Before that, Slow Trains Around Spain: A 3,000-Mile Adventure on 52 Rides recounts a trip around Spain in a big wobbly S-shape beginning in Catalonia and continuing to Aragon, along the north coast to Galicia, south to Madrid and Extremadura, through the middle to Valencia, and down south again via Benidorm, Granada, Malaga, Torremolinos and Ronda to Seville. What emerges is a picture of the country seen through the carriage windows on a series of clattering rides, encounters aplenty thrown in.
Prior to that, his book Slow Trains to Venice: A 4,000-Mile Adventure Across Europe is another train travelogue from London to Venice via France, Belgium, the Netherlands, Germany, Poland, Ukraine, Hungary, Serbia, Croatia, Slovenia and Austria – at a time when Europe, with Britain on the cusp of departure and populist movements growing, appeared at a turning point.
Earlier came From Source to Sea: Notes from a 215-mile Walk Along the River Thames, recounting walking the length of England’s longest river a month after Britain’s referendum to leave the European Union. His other books include Ticket to Ride: Around the World on 49 Unusual Train Journeys, Gatecrashing Paradise: Misadventures in the Real Maldives, A Tourist in the Arab Spring, Tales from the Fast Trains: Europe at 186mph, How Low Can You Go?
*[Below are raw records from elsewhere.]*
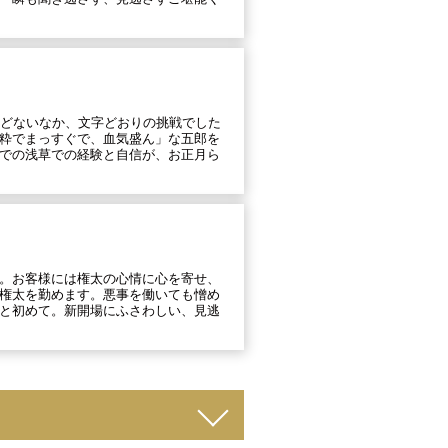
んどないなか、文字どおりの挑戦でした
粋でまっすぐで、血気盛ん」な五郎を
での浅草での経験と自信が、お正月ら
。お客様には権太の心情に心を寄せ、
権太を勤めます。悪事を働いても憎め
と初めて。新開場にふさわしい、見逃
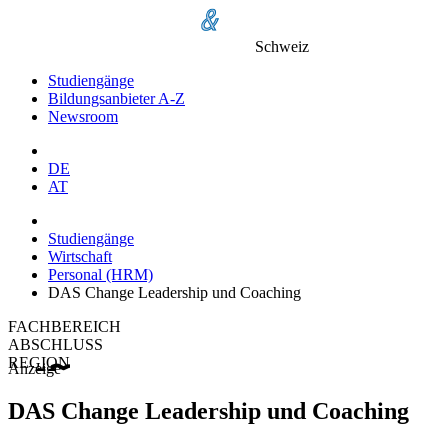
Schweiz
Studiengänge
Bildungsanbieter A-Z
Newsroom
DE
AT
Studiengänge
Wirtschaft
Personal (HRM)
DAS Change Leadership und Coaching
FACHBEREICH
ABSCHLUSS
REGION
Anzeige
DAS Change Leadership und Coaching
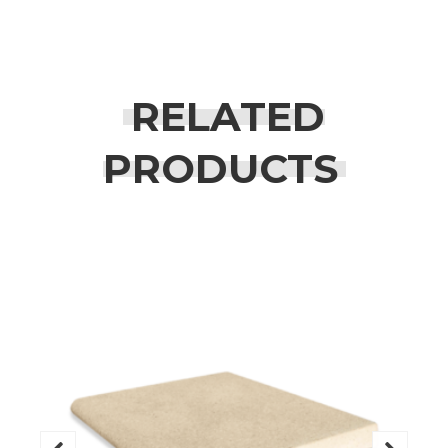
RELATED
PRODUCTS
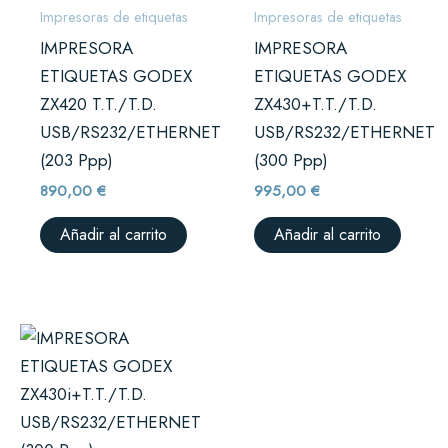
Impresoras de etiquetas
Impresoras de etiquetas
IMPRESORA
IMPRESORA
ETIQUETAS GODEX
ETIQUETAS GODEX
ZX420 T.T./T.D.
ZX430+T.T./T.D.
USB/RS232/ETHERNET
USB/RS232/ETHERNET
(203 Ppp)
(300 Ppp)
890,00
€
995,00
€
Añadir al carrito
Añadir al carrito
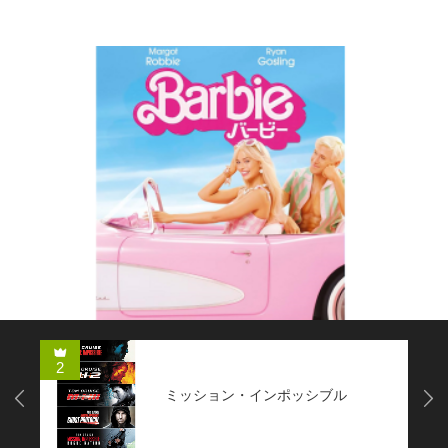
コメディー
2
ミッション・インポッシブル
Next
Round Europe for 1p Each Way (Plus Tax), and To Hull and Back: On Holiday in Unsung Britain.
He contributed a chapter about crossing the border into Libya to The Irresponsible Traveller: Tales of Scrapes and Narrow Escapes, a collection of travel stories published by Bradt in 2014. His Times article about Nepal recovering from the devastating 2015 earthquake appears in The Times Companion to 2017. He helped with the research for Robert Low’s W. G. Grace: An Intimate Biography and for Colin Smith’s biography Carlos: Portrait of a Terrorist.
Chesshyre lives in Mortlake in London.